A la hora de hacernos una imagen de los demás (y también de nosotros mismos, aunque ese es otro problema), solemos traducir en definiciones categoriales lo que en un principio son meras sensaciones, decantamientos hacia un lado de la balanza en la que oscilan los platillos de lo atractivo y lo repulsivo. Sucede, sin ir más lejos, en la dicotomía simpático/antipático: este me cae mal, aquella me cae bien; esta idea de «caer» trasluce lo que la sensación tiene de peso o desnivel, de cabeceo a babor o estribor según golpeen las olas.
Lo llamativo es que, desde el momento en que alguien «nos cae» en una dirección, todos los duendes se confabulan para confirmar esa primera impresión. Es la fuerza universal de la llamada disonancia cognitiva/afectiva, que empieza condicionando la percepción: lo que nos da la razón resultará mucho más visible y nos parecerá mucho más probable; en cambio, lo que nos contradice pasará desapercibido o será rápidamente descartado, casi siempre sin el debido rigor. Estos sesgos perceptivos y valorativos guiarán nuestras conductas, propiciando todo aquello que esté en sintonía con su diagnóstico inicial. Cuando alguien nos desagrada es más probable que lo ignoremos o que lo tratemos con frialdad, lo cual, a su vez, fomentará en él un alejamiento que confirma nuestra impresión inicial; en la misma línea, tal vez interpretemos sus gestos positivos como hipocresías o manipulaciones, con lo cual los estaremos desautorizando de entrada y disminuiremos, quizá inconscientemente, su probabilidad. Es así como los prejuicios se realimentan, o, como suele decirse, se autocumplen las profecías, y tienden a consolidarse cada vez más.

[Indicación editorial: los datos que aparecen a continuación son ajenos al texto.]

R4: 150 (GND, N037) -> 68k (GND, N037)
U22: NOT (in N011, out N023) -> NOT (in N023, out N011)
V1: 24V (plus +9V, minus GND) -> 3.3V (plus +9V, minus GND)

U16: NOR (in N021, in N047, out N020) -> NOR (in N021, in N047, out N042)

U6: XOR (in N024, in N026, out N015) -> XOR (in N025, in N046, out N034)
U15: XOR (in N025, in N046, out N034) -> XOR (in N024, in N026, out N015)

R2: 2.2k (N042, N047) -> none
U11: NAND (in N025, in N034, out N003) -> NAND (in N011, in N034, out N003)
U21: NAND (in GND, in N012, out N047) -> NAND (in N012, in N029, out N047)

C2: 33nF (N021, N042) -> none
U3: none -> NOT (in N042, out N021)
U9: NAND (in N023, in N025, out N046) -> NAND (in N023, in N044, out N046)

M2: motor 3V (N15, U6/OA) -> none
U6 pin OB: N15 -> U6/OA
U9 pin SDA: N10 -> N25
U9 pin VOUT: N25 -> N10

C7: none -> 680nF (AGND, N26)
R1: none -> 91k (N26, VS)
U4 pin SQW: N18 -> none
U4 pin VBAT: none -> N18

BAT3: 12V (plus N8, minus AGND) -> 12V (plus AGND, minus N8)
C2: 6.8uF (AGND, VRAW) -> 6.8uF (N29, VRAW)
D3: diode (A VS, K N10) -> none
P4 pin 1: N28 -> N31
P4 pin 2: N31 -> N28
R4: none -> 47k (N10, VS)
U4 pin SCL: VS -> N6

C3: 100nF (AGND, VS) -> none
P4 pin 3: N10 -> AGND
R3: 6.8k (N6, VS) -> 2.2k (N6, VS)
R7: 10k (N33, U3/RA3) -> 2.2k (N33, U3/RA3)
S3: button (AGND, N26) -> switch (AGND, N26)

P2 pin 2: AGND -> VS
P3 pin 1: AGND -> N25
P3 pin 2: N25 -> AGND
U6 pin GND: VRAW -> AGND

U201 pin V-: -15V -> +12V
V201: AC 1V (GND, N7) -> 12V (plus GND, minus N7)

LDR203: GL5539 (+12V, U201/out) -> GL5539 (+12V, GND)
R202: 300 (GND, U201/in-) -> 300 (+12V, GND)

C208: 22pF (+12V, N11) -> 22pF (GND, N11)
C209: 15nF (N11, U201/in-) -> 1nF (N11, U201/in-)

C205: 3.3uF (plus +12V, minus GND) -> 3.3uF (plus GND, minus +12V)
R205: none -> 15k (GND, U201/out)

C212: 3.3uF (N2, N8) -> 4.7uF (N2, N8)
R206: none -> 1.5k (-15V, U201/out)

¿Por qué solemos proyectar nuestras impresiones en estas espirales de realimentación? Porque tenemos una premura innata de organizar el mundo, estructurar el caos en categorías lo más estables posible. La ambigüedad perturba: plantea el reto de la complejidad y ensancha la temida incertidumbre. Igual que acotamos el conocimiento mediante conceptos, también solemos encasillar a las personas en rasgos estables y diferenciados. De este modo construimos una perspectiva del mundo estructurada, vale decir, definida y estable. En cambio, un mundo en el que los individuos pudieran ser un día simpáticos y otro día antipáticos, sería un caos complejo y problemático ante el cual cada decisión costaría más esfuerzo, y nunca podríamos considerarla concluyente ni definitiva.
Así, la tendencia a sobreponerse a la infinidad de los matices, reduciendo el abanico de posibilidades y manejando un menor número de variables, presenta, a pesar de su carácter rudimentario, una utilidad muy ventajosa. Manejándola con una cierta destreza, es probable que su operatividad supere con creces su margen de error. De hecho, muchas veces, tal vez el error tampoco importe tanto, si a cambio disponemos de una guía clara que nos permita dar pasos razonablemente favorables. Quizá lo urgente sea actuar, reafirmarnos frente a la ambigüedad, y no tanto acertar (resultado siempre relativo). Nietzsche ya lo sospechaba.
Pero de vez en cuando sucede que nuestros prejuicios nos conducen a errores graves, circunstancias en que la complejidad desborda nuestro afán de simplificación. Puede que entonces convenga revolver en las ideas preconcebidas en busca de un atisbo de cuestionamiento. Un prejuicio puede atraparnos como un pozo. No hay nada más estúpido, ni quizá más peligroso, que obcecarse en una dirección y darse cabezazos contra el muro de la evidencia. El peso con que nos caen los otros bien podría aligerarse con un arte de la enmienda.